In [1]:
# default_exp train.loop

# Loop

Training should be done on a loop: subjects and treatments all getting consistent model evaluation with results stored centrally.  Basically, create reproducible results quickly, automate the easy stuff.

Here I gather a few utilities, practices, interfaces, and demonstrations to make this easier for everyone.

In [2]:
#hide
from nbdev.showdoc import *

In [5]:
import numpy as np
from scipy import stats

In [4]:
#export
def artifact_storage(*a, **kw):
    """Infer how the user intends to store
    artifacts: models, versions, treatments,
    and evaluation results."""
    
    def noop(subject, treatment, model, result): pass
    return noop

def generic_runner(subject, treatment, *a, **kw):
    """Naive concept. I have something smarter
    running somewhere, but I'm not sure where it is."""
    storage = artifact_storage(*a, **kw)
    model = None
    result = treatment(subject)
    return storage(subject, treatment, model, result)
    
def runner(*a, **kw):
    """Infer the runner and its artifact storage."""
    return generic_runner

def train_loop(subjects, treatments, *a, **kw):
    """The main training loop."""
    
    fn = runner(*a, **kw)
    
    for subject in np.array(subjects):
        for treatment in np.array(treatments):
            fn(subject, treatment, *a, **kw)


In [8]:
# This is not normal...expecting to use models, fit, predict,
# hyper parameters, etc.

def t(name, n, subject):
    result = round(subject + n, 2)
    print(f"{name}: {result}")
    return result

def t1(subject): return t('t1', 1, subject)
def t2(subject): return t('t2', 2, subject)

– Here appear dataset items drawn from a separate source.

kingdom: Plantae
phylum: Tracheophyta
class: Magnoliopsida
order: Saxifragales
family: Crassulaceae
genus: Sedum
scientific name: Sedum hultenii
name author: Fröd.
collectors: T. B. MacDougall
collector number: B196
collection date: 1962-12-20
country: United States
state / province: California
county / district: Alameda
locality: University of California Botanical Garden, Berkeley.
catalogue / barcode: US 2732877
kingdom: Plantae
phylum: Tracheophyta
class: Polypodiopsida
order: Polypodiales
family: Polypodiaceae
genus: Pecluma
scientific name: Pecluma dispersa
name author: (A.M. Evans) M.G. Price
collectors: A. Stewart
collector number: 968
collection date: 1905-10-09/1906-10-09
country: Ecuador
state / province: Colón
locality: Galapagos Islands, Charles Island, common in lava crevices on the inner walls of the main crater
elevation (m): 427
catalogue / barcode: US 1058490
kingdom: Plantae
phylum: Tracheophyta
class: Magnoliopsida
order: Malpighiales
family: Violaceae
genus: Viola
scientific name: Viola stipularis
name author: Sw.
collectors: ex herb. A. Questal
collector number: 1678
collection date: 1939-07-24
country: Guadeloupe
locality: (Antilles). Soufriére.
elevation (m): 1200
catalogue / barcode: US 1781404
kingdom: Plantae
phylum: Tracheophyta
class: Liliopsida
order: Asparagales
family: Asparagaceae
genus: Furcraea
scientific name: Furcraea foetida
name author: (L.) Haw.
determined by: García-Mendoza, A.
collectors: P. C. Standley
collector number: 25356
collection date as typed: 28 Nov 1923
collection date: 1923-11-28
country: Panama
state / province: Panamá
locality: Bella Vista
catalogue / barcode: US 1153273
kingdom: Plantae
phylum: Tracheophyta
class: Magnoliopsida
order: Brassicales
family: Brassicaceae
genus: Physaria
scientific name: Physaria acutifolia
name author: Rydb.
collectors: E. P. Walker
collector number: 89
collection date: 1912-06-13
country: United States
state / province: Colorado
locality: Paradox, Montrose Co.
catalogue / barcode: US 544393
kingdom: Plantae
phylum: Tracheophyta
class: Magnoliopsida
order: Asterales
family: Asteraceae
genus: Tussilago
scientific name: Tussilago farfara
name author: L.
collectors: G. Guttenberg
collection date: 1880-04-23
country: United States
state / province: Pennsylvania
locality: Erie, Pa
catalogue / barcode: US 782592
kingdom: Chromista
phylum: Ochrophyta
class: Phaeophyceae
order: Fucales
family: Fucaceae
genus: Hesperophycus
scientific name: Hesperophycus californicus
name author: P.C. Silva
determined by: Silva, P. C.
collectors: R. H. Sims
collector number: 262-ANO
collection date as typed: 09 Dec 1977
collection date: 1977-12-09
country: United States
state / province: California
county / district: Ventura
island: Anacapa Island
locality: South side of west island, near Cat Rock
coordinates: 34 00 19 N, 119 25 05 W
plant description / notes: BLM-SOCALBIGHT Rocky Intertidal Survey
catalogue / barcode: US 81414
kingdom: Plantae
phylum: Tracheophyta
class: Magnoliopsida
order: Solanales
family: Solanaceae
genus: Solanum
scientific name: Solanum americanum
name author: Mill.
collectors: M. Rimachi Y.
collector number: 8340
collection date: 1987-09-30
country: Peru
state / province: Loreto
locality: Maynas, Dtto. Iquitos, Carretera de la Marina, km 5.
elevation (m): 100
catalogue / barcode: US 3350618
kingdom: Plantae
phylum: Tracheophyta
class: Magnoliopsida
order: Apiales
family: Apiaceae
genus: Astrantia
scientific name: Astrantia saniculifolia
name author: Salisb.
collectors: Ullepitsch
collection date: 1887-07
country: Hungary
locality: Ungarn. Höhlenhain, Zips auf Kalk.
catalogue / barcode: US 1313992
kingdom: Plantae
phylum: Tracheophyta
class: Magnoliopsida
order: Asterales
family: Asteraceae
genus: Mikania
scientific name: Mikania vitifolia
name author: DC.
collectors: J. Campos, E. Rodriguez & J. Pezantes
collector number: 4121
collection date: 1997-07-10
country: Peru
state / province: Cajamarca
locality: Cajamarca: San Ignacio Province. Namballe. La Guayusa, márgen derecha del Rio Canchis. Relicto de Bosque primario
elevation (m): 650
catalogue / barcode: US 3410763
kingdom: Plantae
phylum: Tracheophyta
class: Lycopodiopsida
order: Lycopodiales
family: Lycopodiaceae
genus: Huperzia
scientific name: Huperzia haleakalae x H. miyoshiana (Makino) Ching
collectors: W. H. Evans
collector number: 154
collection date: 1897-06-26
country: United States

subjects = stats.norm.rvs(size=3) + 10
print(subjects)

train_loop(subjects, [t1, t2])

[10.42164023  9.2040922  10.05040423]
t1: 11.42
t2: 12.42
t1: 10.2
t2: 11.2
t1: 11.05
t2: 12.05


So, I don't have what I want yet, specifically:

* interfaces
* organizing and storing models
* reusing what already has been trained
* bringing in evaluation
* using good train/test split
* using good evalusation, even for imbalanced classes

I don't want anything setup, but the part involving storage, reuse, reproducability, and transparency can be done here.